First, a fatwa is only binding for the followers of the religious scholar who issues it, and any officer or commander who follows another religious scholar or considers himself to not need the fatwa, is not required to follow it. In addition, there is no punishment for failing to adhere to a fatwa.

Second, and more importantly, any fatwa issued by anyone may be declared void by “secondary decrees.” The most imperative cases of “secondary decrees” are “emergency circumstances.” Moreover, any decision about the need to use the “poison” namely a nuclear bomb is not up to the scholar who has issued the fatwa.

It is more than evident that there is no fatwa to back up the regime’s senior officials when they claim that Iran has only honorable intentions for its nuclear program. And certainly, there is nothing to back up any decision by the international community to appease the criminals ruling Tehran. The only value that the supposed fatwa has in the Islamic Republic is as grounds for such appeasement. And the mullahs are counting on it.

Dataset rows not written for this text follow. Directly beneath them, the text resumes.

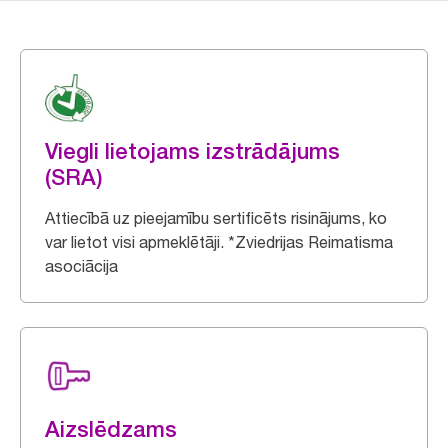
Viegli lietojams izstrādājums
(SRA)
Attiecībā uz pieejamību sertificēts risinājums, ko
var lietot visi apmeklētāji. *Zviedrijas Reimatisma
asociācija
Aizslēdzams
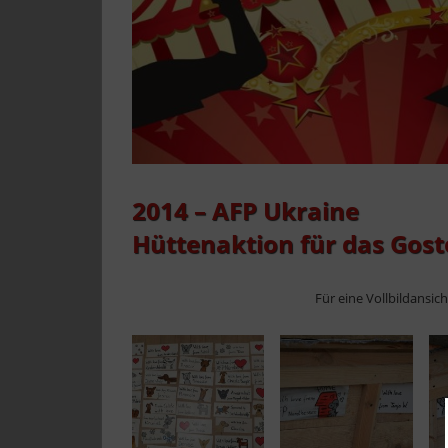
2014 – AFP Ukraine
Hüttenaktion für das Gost
Für eine Vollbildansic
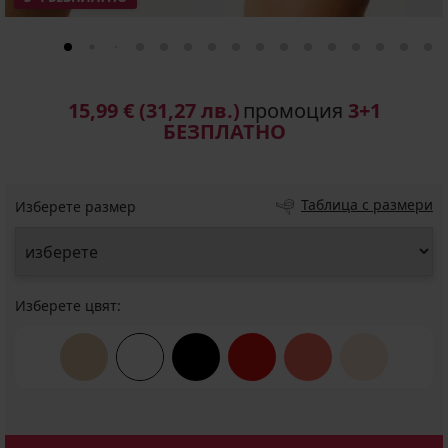
15,99 €
(31,27 лв.)
промоция
3+1
БЕЗПЛАТНО
Таблица с размери
Изберете размер
Изберете цвят:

As such, President Obama and other Western leaders cannot set policy according to non-binding and easily reversible remarks by Khamenei. Doing so would put the world in great peril on the basis of a fantasy.


Ayatollah Ganje'i




Ayatollah Ganje’i

Ayatollah Jalal Ganje’i, a prominent dissident ayatollah based in Paris, is chairman of the Committee on Religious Freedom in the National Council of Resistance of Iran. He is a former student of Ayatollah Ruhollah Khomeini, and left Iran in 1982 after being sentenced to death for his anti-fundamentalist views. Several members of his family, including his son, have been executed by the clerical regime.